Exactly, exactly, exactly. You cannot say "My behavior makes my fiancee uncomfortable, so you need to change your behavior or everything is your fault." I mean, you can say that, but Marshall has never been written as the kind of thoughtless, self-absorbed person who would. So while Fred Weller's acting in that scene was really impressive, the scene as a whole did a disservice to the character.

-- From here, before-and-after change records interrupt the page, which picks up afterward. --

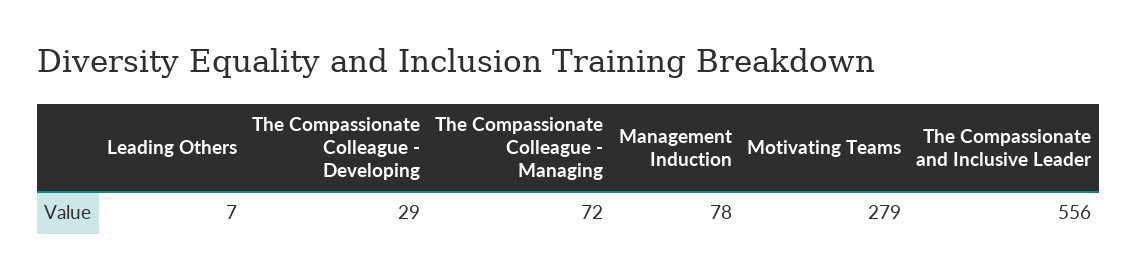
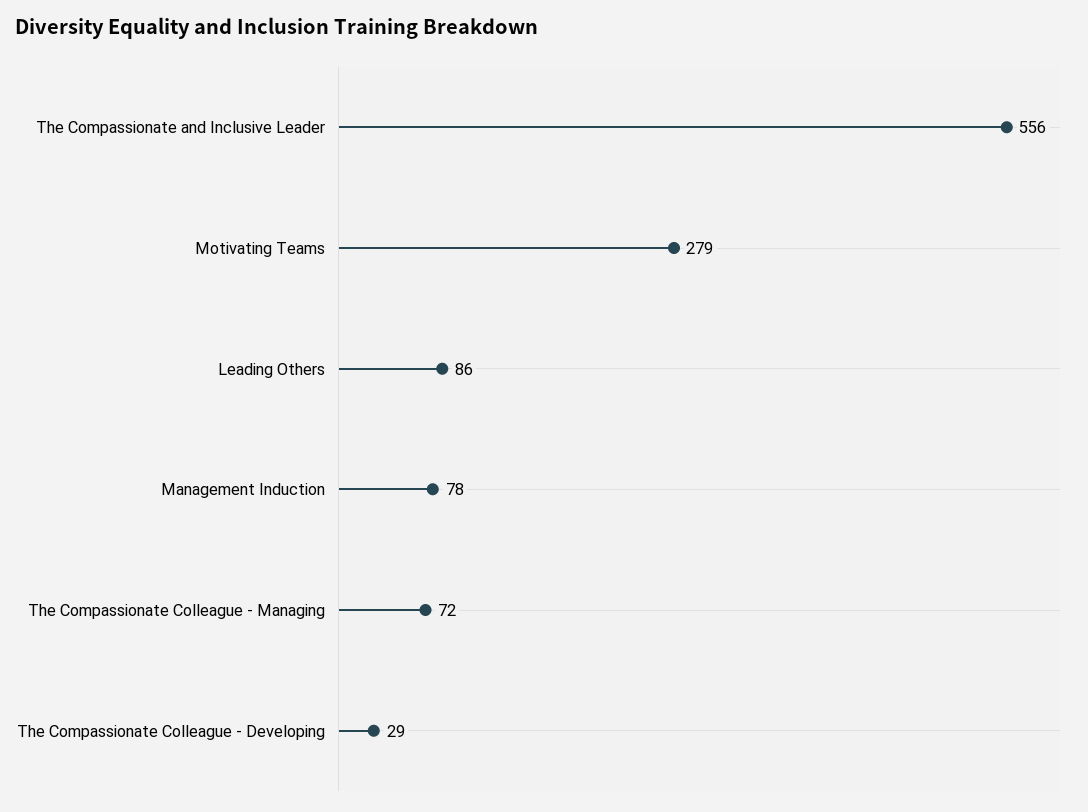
  {
-   "Leading Others": 7,
+   "Leading Others": 86,
    "The Compassionate Colleague - Developing": 29,
    "The Compassionate Colleague - Managing": 72,
    "Management Induction": 78,
    "Motivating Teams": 279,
    "The Compassionate and Inclusive Leader": 556
  }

I didn't even necessarily need Mary and Marshall to end up together, but I would have much preferred an ambiguous ending. One of the main themes of In Plain Sight has always been that life is messy and complicated and ambiguous, and that fairy tale happy endings aren't real. By wrapping everything up so neatly, the writers in a way betrayed their own show. So the fact that there was a false-feeling happy ending that was directly contradictory to the unrealistic happy ending that 99% of fans seem to have wanted just seems like adding insult to injury. If any show called for a conclusion that was ambiguous and left at least some things unresolved, it was this one. If for whatever reason it was decided that the ending couldn't be left that way, I honestly can't figure out why the writers thought that the ending they settled on would be satisfying to viewers.

And even all of that would be easier to let go if the network had marketed the finale differently. Promos are always misleading to some extent, but cutting these promos to show Marshall saying "I love you" was just a slap in the face to loyal fans. And the promos ran so constantly that even my mother, who doesn't watch the show, said "Oh, yeah, that's the show that's ending but they're going to finally get together, right?" Across several platforms, including Twitter, the network marketed this finale heavily and emphasized that fans would be happy and satisfied with the way things ended. It's possible that whoever runs the show's official Twitter account didn't actually know how things would end, but regardless, it was irresponsible. USA Network is usually my favorite channel, but the way they've handled this has left me with negative feelings about them right as they're starting their promotional run-up to their hit summer shows. And that's really not a good way for them to help themselves, never mind be fair to anyone else.

My biggest fear going into this finale was that it would color my perception of the show as a whole - I didn't want to be left with bad feelings about one of the shows I've loved most for the past few years. And it's too early to tell, really, but I'm not sure I'll ever be able to feel the same way about In Plain Sight again. I'm hoping that if I give it a little time, I'll be able to rewatch earlier episodes without dwelling on the way it all ended. I hope. I'm already sad about the show ending in the first place; it will be even sadder if a clumsy finale and misleading marketing permanently sour fans' memories of a great show.